(Problem requirements)
Reproduce every line of the extracted page text data below without alteration, leaving the pictures out of the output.

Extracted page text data
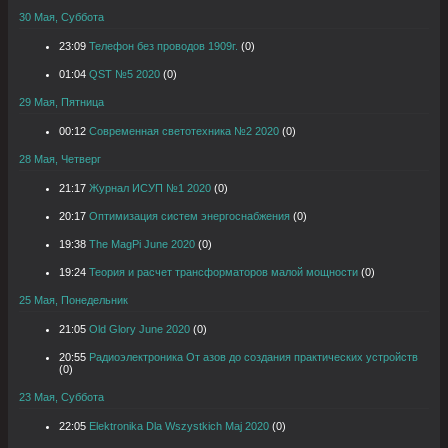
30 Мая, Суббота
23:09
Телефон без проводов 1909г.
(0)
01:04
QST №5 2020
(0)
29 Мая, Пятница
00:12
Современная светотехника №2 2020
(0)
28 Мая, Четверг
21:17
Журнал ИСУП №1 2020
(0)
20:17
Оптимизация систем энергоснабжения
(0)
19:38
The MagPi June 2020
(0)
19:24
Теория и расчет трансформаторов малой мощности
(0)
25 Мая, Понедельник
21:05
Old Glory June 2020
(0)
20:55
Радиоэлектроника От азов до создания практических устройств
(0)
23 Мая, Суббота
22:05
Elektronika Dla Wszystkich Maj 2020
(0)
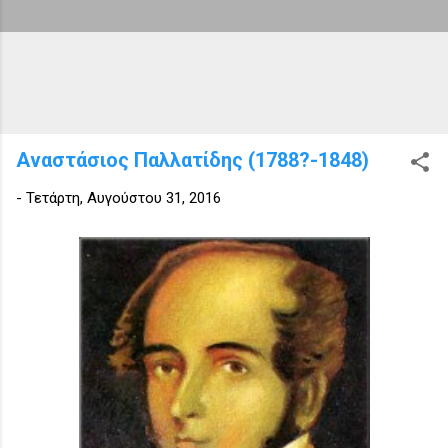
Αναστάσιος Παλλατίδης (1788?-1848)
-
Τετάρτη, Αυγούστου 31, 2016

(Solution)
30 Мая, Суббота
23:09
Телефон без проводов 1909г.
(0)
01:04
QST №5 2020
(0)
29 Мая, Пятница
00:12
Современная светотехника №2 2020
(0)
28 Мая, Четверг
21:17
Журнал ИСУП №1 2020
(0)
20:17
Оптимизация систем энергоснабжения
(0)
19:38
The MagPi June 2020
(0)
19:24
Теория и расчет трансформаторов малой мощности
(0)
25 Мая, Понедельник
21:05
Old Glory June 2020
(0)
20:55
Радиоэлектроника От азов до создания практических устройств
(0)
23 Мая, Суббота
22:05
Elektronika Dla Wszystkich Maj 2020
(0)
Αναστάσιος Παλλατίδης (1788?-1848)
-
Τετάρτη, Αυγούστου 31, 2016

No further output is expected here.